Pharming, a portmanteau of the words “phishing” and “farming”, is an online scam similar to phishing, where a website’s traffic is manipulated, and confidential information is stolen. In essence, it is the criminal act of producing a fake website and then redirecting users to it. pharming is a type of social engineering cyberattack in which criminals redirect internet users trying to reach a specific website to a different fake site. These “spoofed” sites aim to capture a victim’s personally identifiable information (PII) and log-in credentials, such as passwords, social security numbers, account numbers, and so on, or else they attempt to install pharming malware on their computer.
Identity theft involves obtaining someone’s personal or financial information to commit fraud, resulting in unauthorized transactions and purchases. Victims often suffer damage to their credit, finances, and reputation.
ATM fraud is basically the fraudulent activity of gaining illegal access to someone’s ATM card and PIN to withdraw money from their account. Criminals install devices on ATMs to obtain/skim the card account details and record the PIN number entered by customer. This information is then used to make unlawful cash withdrawals with counterfeit cards.
Skimming is a method of obtaining personal data from ATM, debit, or credit cards while they are used at an ATM machine or a merchant location. Skimming occurs when devices illegally installed on ATMs, point-of-sale (POS) terminals, or fuel pumps capture data or record cardholders’ PINs. Criminals use the data to create fake debit or credit cards and then steal from victims’ accounts.

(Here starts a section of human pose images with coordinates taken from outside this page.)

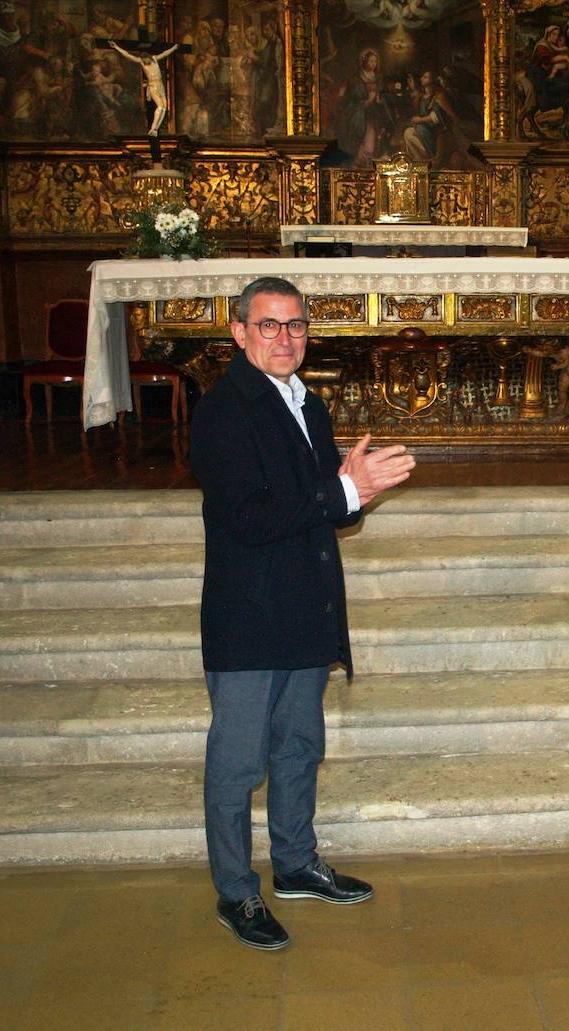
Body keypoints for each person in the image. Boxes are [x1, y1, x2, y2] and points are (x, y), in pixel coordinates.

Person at [189, 276, 415, 950]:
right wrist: (342, 489)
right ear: (239, 332)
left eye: (295, 326)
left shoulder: (307, 403)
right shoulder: (222, 410)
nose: (285, 338)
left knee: (298, 747)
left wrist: (347, 492)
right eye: (269, 325)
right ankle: (236, 891)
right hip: (251, 617)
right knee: (236, 764)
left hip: (305, 610)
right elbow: (252, 518)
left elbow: (318, 510)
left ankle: (294, 863)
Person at [108, 39, 179, 136]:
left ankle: (155, 129)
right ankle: (153, 128)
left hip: (160, 85)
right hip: (153, 86)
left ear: (148, 57)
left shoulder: (154, 59)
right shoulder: (141, 62)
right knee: (160, 106)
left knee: (164, 108)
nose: (146, 62)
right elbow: (128, 56)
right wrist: (116, 47)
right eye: (144, 60)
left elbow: (165, 53)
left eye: (146, 60)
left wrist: (174, 48)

Shimming is a method used to capture information from chip-enabled cards and are much harder to detect because they are located inside of card readers of ATM or POS.
Cloning refers to making an unauthorized copy of a credit card.

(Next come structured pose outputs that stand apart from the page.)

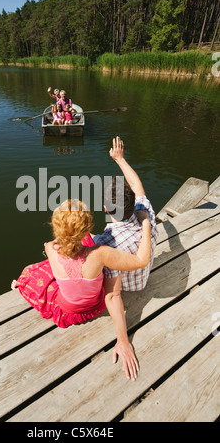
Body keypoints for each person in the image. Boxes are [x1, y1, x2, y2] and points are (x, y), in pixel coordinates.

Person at [11, 198, 152, 382]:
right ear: (86, 227)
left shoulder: (50, 248)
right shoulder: (101, 253)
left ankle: (17, 284)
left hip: (66, 311)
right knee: (86, 245)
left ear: (56, 229)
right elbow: (141, 261)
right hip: (95, 305)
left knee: (31, 272)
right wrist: (146, 222)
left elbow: (62, 242)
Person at [93, 136, 158, 380]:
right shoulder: (145, 213)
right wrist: (120, 159)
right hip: (144, 275)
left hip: (129, 285)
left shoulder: (107, 244)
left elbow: (113, 295)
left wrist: (123, 340)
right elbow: (138, 188)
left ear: (106, 209)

Trapping involves hacking an ATM so that credit cards get stuck inside it. The thief then offers to help the user, asking them to re-enter their PIN so that he/she can memorize it. Then all the thief needs to do once the victim has gone is to retrieve the card from the machine.
Keyboard jamming involves criminals installing devices inside ATMs that prevent users from using key buttons, allowing them to withdraw money. If the transaction fails, the victim leaves frustrated, leading to scammers completing the transaction and stealing the money.